The little artist was standing at the open door of the housel "At last!" he exclaimed. "We're nearly dead with anxiety and impatience. However there really seems to be some hope. Leah thinks she's beginning to breathe. Turn to the right, if you please. We've laid her on my bed in the studio."

"Stay outside, Heinrich," said Marquard, "and I don't need the young lady either. I shall manage better alone." He gave a few directions, said a soothing word to Leah, who was gazing at him with a strangely intent expression, like that of a somnambulist, and then proceeded to his difficult task.

The three were now once more together in the very room where, a few hours before they had chatted so comfortably around the tea table. But no one broke the silence. The artist had seated himself opposite to the bust of his dead wife, and seemed to be questioning the mute features about the eternal secret of life and death. Mohr, with his hands crossed behind his back, paced restlessly up and down the room like a caged lion, pausing at every dozen steps as if to listen. Leah sat at the window, gazing out into the storm. She did not move a limb, her eyes were closed, but not for a single second did she lose her consciousness of what was passing around her. The cause of this paralysis was neither bodily exhaustion nor the stupor that often follows great excitement. When she removed the clothing from the stranger's motionless body to wrap it in blankets, she had found under the wet corsets a small, leather case, fastened with a red ribbon. Thinking it might contain a letter which would give some cause for her mad act, or a card with her name, which Mohr had not thought to tell them, she opened it, unnoticed by the others. It contained neither letter nor card, but a photograph stained, to be sure, by the water, but in which she nevertheless recognized at the first glance--Edwin. We need add nothing farther to explain why she sat so absently at the window hour after hour.
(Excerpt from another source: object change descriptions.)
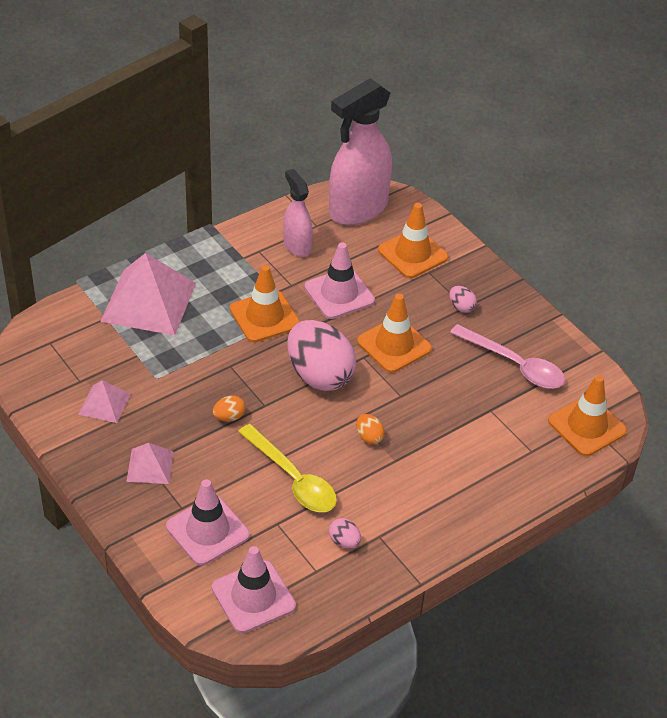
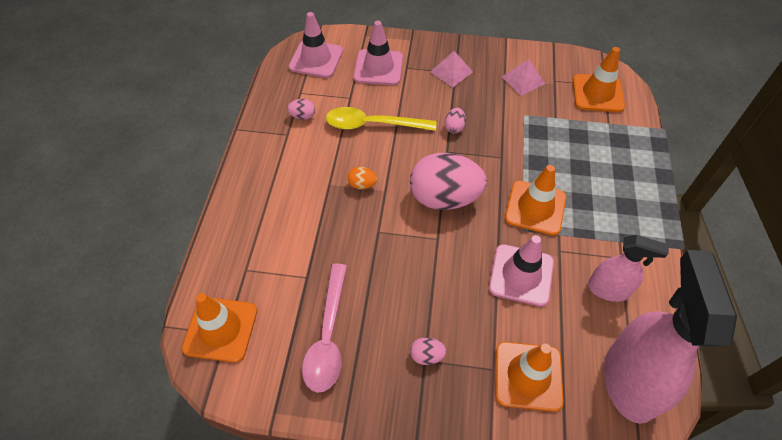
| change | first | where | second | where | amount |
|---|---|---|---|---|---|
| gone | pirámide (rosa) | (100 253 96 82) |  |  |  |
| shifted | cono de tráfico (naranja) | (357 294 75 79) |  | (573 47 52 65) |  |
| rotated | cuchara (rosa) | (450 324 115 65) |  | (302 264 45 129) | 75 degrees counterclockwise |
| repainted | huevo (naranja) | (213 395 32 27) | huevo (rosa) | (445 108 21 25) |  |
At last--it was probably about four o'clock in the morning--they heard the door on the opposite side of the entry open, and directly after Marquard entered.

"Good morning," he said dryly. "We've won the victory and driven the enemy from all his positions. My adjutant, your excellent old servant, Herr KÖnig, has orders to pursue him and clear the battle field of all marauders. I'm going home to get a few hours sleep, and I shall then have the honor of seeing you again."

He bowed carelessly and left the room. As he was groping in the dark passage to find the door, he suddenly felt himself seized from behind and clasped in two trembling arms. Mohr lay sobbing on his neck.